I find the kind of legacy you want very desirable.
One of the biggest regrets in life is not having found the kind of interest in US political history 55 years ago when I was in high school.
But government, or any else, can't "level the playing field". It isn't possible to do so when nature has provided differing heights, society has added to it and every individual has done the same.
At best, all anyone can do is smooth out the rough spots; the mountains nature provides must be climbed by the individual. Even your example (and it is a good one) can't do it all - a movie casting for Cleopatra will never hire Arnold Swarznegger for the position. We can insist that the bumps we put in the way (Hire a Black!? Never!) be leveled, but that's all.
But Wilderness, whether "government or anyone else" can level the playing field is not the point. That it is government's responsibility to try to do so is.
As I noted earlier, if Madison had gotten his Federal Negative incorporated into the Constitution, can you imagine the extrapolations of that charter that we would be living with now?
Heaven help us. Roe v. Wade would have been but a footnote, rather than a landmark.
Come on bud, give it up. Madison was right. Even though his "Negative" wasn't the ideal solution, his thought of mitigating the power of factions was. And, as far as it goes, My Esoteric's point that it is the government's responsibility to try to maintain a level playing field is a correct interpretation.
As I mentioned earlier, we have summitted this thread. There doesn't seem to be any disagreement to argue with.
I don't know (that Madison was right) - states very often lead the way in the matter of personal rights. Women's suffrage (I think), gay rights, marijuana usage and even abortion come to mind. The feds would shut them all down at the first hint.
It's too easy to sit back and say that the feds were right...a few decades after they agreed with some of the states. And with the current mind set in Congress, every change in party supremacy would result in a change in how states must behave!
I think you have taken my point wrong Wilderness. I am glad Madison's Negative didn't make the cut. I am also glad that our government structure includes, essentially, that same Negative power, in the form of the Judiciary.

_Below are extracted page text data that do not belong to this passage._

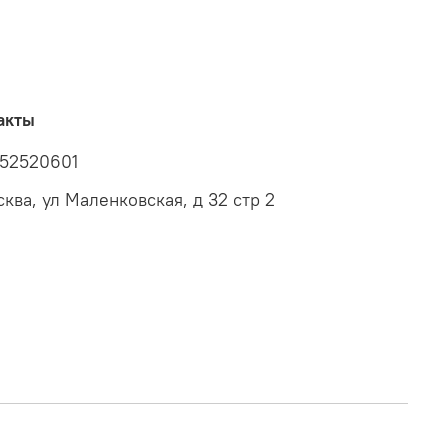
акты
52520601
сква, ул Маленковская, д 32 стр 2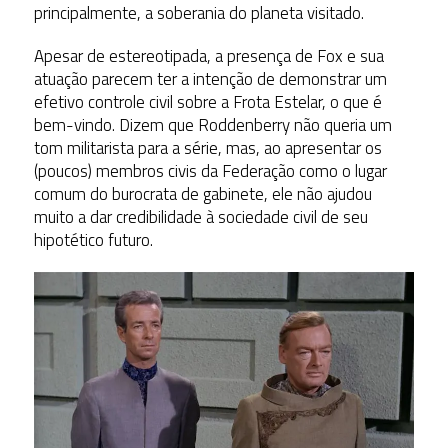
principalmente, a soberania do planeta visitado.
Apesar de estereotipada, a presença de Fox e sua
atuação parecem ter a intenção de demonstrar um
efetivo controle civil sobre a Frota Estelar, o que é
bem-vindo. Dizem que Roddenberry não queria um
tom militarista para a série, mas, ao apresentar os
(poucos) membros civis da Federação como o lugar
comum do burocrata de gabinete, ele não ajudou
muito a dar credibilidade à sociedade civil de seu
hipotético futuro.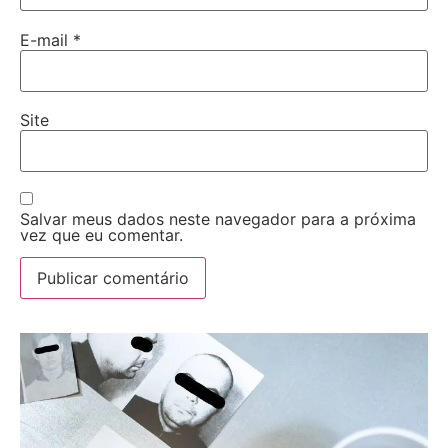
E-mail
*
Site
Salvar meus dados neste navegador para a próxima
vez que eu comentar.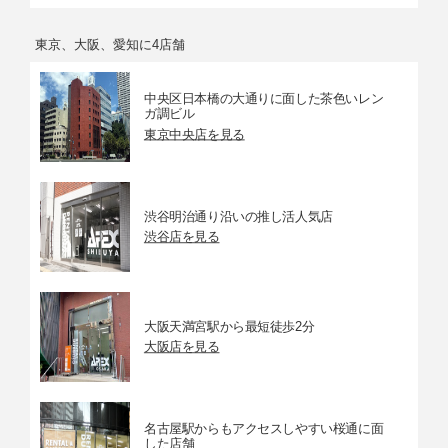
東京、大阪、愛知に4店舗
中央区日本橋の大通りに面した茶色いレン
ガ調ビル
東京中央店を見る
渋谷明治通り沿いの推し活人気店
渋谷店を見る
大阪天満宮駅から最短徒歩2分
大阪店を見る
名古屋駅からもアクセスしやすい桜通に面
した店舗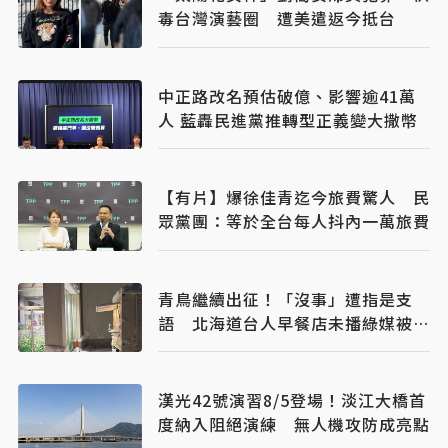
毒台灣演藝圈 遭美遣返今抵台
中正路改名預估破億、影響逾41萬
人 藍轟民進黨推轉型正義變大撒幣
【有片】爆徐佳青迄今旅費驚人 民
眾黨團：等於全台每人抖內一萬旅費
青鳥繼續出征！「沒事」遭指是支
語 北海道台人早餐店未播綠媒被抵
制
漢光42號演習8/5登場！淡江大橋首
度納入阻絕演練 無人機攻防成亮點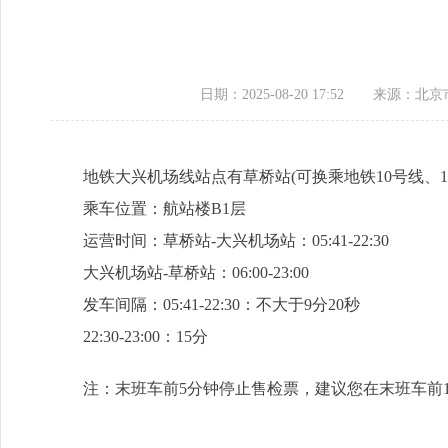
日期：2025-08-20 17:52
来源：​北
地铁大兴机场线站点有草桥站(可换乘地铁10号线、1
乘车位置：航站楼B1层
运营时间：草桥站-大兴机场站：05:41-22:30
大兴机场站-草桥站：06:00-23:00
发车间隔：05:41-22:30：不大于9分20秒
22:30-23:00：15分
注：末班车前5分钟停止售检票，建议您在末班车前1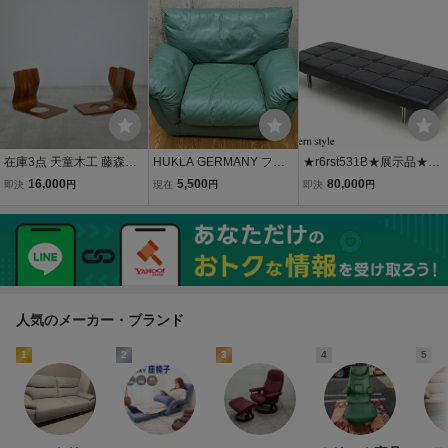
スチェア 楢材 無垢 2脚セ
1Pソファ/アームチェア/ラ
ック シンプル 家具
ット カントリー
ウンジチェア▼オールド
カリモク
在庫3点 天童木工 藤森健
HUKLA GERMANY フク
★r6rst531B★展示品★総
次 ローズウッド材 プライ
ラ 本革 シングルソファ 1
本革★レザー★モダン★
16,000
5,500
80,000
即決
円
現在
円
即決
円
ウッド座椅子 ヴィンテー
Pソファ レザーソファ パ
デイベッド★ベンチ★3人
ジ b/和モダン 柳宗理 剣持
ーソナルソファ グリーン
掛け★ソファ★ミッドセ
勇 渡辺力 イサムノグチ 青
1人掛けソファ 高級家具
ンチュリー検ポールケア
林製作所
ホルムカッシーナ
人気のメーカー・ブランド
1
2
3
4
5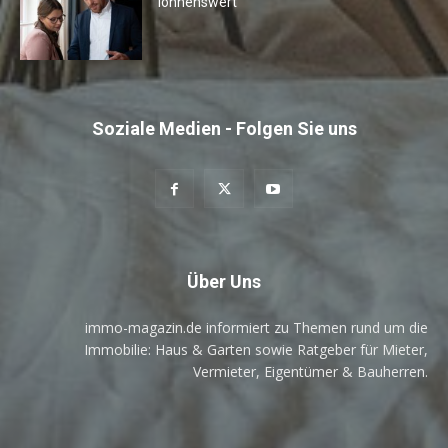
lohnenswert
Soziale Medien - Folgen Sie uns
Über Uns
immo-magazin.de informiert zu Themen rund um die
Immobilie: Haus & Garten sowie Ratgeber für Mieter,
Vermieter, Eigentümer & Bauherren.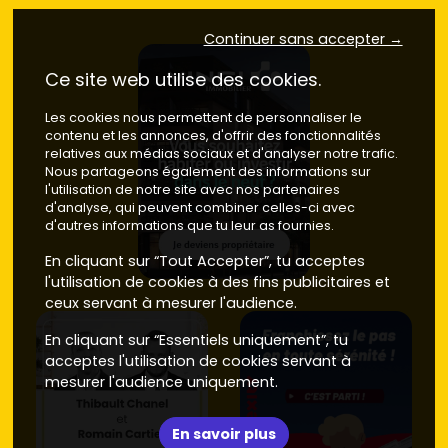
Continuer sans accepter →
Ce site web utilise des cookies.
Les cookies nous permettent de personnaliser le
contenu et les annonces, d'offrir des fonctionnalités
relatives aux médias sociaux et d'analyser notre trafic.
Nous partageons également des informations sur
l'utilisation de notre site avec nos partenaires
d'analyse, qui peuvent combiner celles-ci avec
d'autres informations que tu leur as fournies.
En cliquant sur “Tout Accepter”, tu acceptes
l'utilisation de cookies à des fins publicitaires et
ceux servant à mesurer l'audience.
En cliquant sur “Essentiels uniquement”, tu
acceptes l'utilisation de cookies servant à
mesurer l'audience uniquement.
En savoir plus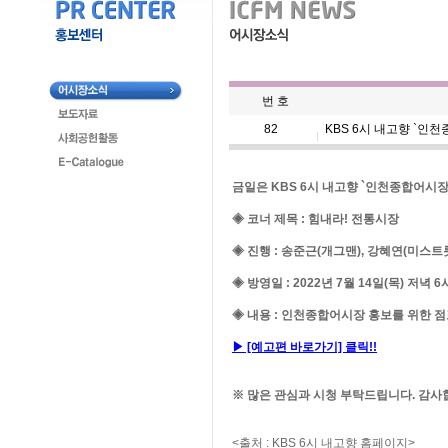
번 호
82
KBS 6시 내고향 `인
금일은 KBS 6시 내고향 `인천종합어시장
◈ 코너 제목 : 힘내라! 전통시장
◈ 진행 : 송준근(개그맨), 강혜연(미스트
◈ 방영일 : 2022년 7월 14일(목) 저녁 6
◈ 내용 : 인천종합어시장 홍보를 위한 
▶ [예고편 바로가기] 클릭!!
※ 많은 관심과 시청 부탁드립니다. 감사
<출처 : KBS 6시 내고향 홈페이지>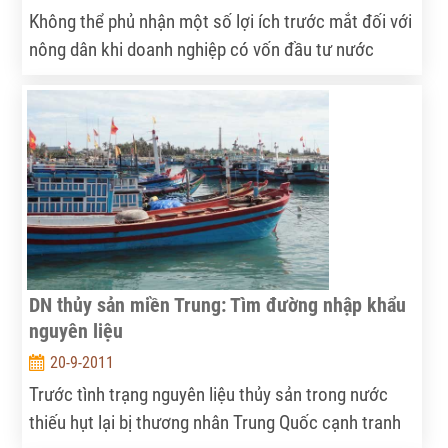
Không thể phủ nhận một số lợi ích trước mắt đối với
nông dân khi doanh nghiệp có vốn đầu tư nước
ngoài (DN FDI) vào thu mua cà phê trực tiếp, song
những lo ngại về lâu dài là hoàn toàn có cơ sở.
DN thủy sản miền Trung: Tìm đường nhập khẩu
nguyên liệu
20-9-2011
Trước tình trạng nguyên liệu thủy sản trong nước
thiếu hụt lại bị thương nhân Trung Quốc cạnh tranh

Those points weren't meant to say the Feds should lead the way. Or that the Feds should be the arbiter of what good State actions should be. It was only meant as the Judiciary branch of our government potentially being a check against extreme State inequities. And even that only occurred with maturity. We are still remembering our Dred Scott legacy. But, I think that period of maturing was the beauty of the set-up because it stepped right along with the maturity of our nation. I strongly support a 'State's Rights' position, but I am glad there is a potential referee too.
Think back and recall modern historical instances where the Judiciary used that Negative power over a state. I didn't give it a lot of thought, but none come immediately to mind. Now imagine if that Negative power was in the hands of a partisan elected government executive...

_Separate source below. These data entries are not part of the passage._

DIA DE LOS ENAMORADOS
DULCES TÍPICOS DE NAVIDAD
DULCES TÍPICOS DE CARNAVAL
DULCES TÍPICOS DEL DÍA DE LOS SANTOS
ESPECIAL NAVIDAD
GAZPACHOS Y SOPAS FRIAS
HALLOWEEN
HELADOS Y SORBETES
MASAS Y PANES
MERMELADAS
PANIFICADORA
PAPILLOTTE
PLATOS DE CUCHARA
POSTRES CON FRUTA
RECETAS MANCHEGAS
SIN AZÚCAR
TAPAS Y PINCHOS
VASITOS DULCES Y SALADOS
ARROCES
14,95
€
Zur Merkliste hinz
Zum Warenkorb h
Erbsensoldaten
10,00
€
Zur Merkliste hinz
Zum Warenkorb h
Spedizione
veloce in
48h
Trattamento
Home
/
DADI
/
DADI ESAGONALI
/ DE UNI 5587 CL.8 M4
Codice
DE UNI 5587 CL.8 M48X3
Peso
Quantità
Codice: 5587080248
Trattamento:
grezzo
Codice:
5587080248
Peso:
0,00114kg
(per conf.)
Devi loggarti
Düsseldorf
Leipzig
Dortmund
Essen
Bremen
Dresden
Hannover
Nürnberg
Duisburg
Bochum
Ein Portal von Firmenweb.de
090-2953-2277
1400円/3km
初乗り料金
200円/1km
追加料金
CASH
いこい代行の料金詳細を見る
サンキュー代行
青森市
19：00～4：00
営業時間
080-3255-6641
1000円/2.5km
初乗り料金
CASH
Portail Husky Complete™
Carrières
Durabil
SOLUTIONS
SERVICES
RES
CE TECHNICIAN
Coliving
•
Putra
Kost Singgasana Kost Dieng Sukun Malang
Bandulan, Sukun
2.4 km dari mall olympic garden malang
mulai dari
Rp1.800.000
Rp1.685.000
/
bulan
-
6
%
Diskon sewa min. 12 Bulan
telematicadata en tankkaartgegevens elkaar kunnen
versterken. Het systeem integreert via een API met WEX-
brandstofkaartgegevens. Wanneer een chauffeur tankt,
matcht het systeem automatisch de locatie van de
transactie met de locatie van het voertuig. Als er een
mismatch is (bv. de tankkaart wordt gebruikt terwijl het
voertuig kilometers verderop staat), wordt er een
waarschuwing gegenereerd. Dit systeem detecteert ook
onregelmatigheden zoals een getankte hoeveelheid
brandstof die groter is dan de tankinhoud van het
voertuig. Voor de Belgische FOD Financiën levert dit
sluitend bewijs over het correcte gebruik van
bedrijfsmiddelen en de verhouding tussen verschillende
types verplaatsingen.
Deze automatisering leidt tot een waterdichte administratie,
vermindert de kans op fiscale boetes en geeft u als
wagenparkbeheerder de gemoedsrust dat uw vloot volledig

Wildnerness' "Women's suffrage (I think), gay rights, marijuana usage and even abortion come to mind. "- all examples of the bad results from a misguided majority telling the minority how to live. The link to states and Madison is the fact that many state legislatures were controlled by those who believed 1) women (and blacks for that matter) shouldn't vote, 2) homosexuality is a choice and is bad, 3) marijuana is so dangerous to the public good that it must be banned, and 4) woman shouldn't have control over their own bodies.
All but suffrage can be traced to the faction of fundamentalist Christianity; no suffrage was more wide-spread but not, initially, ubiquitous. I was stunned to learn in the last 12 months that at the time of ratification at least one State allowed blacks and women to vote. That ended after Andrew Jackson, I believe, took office.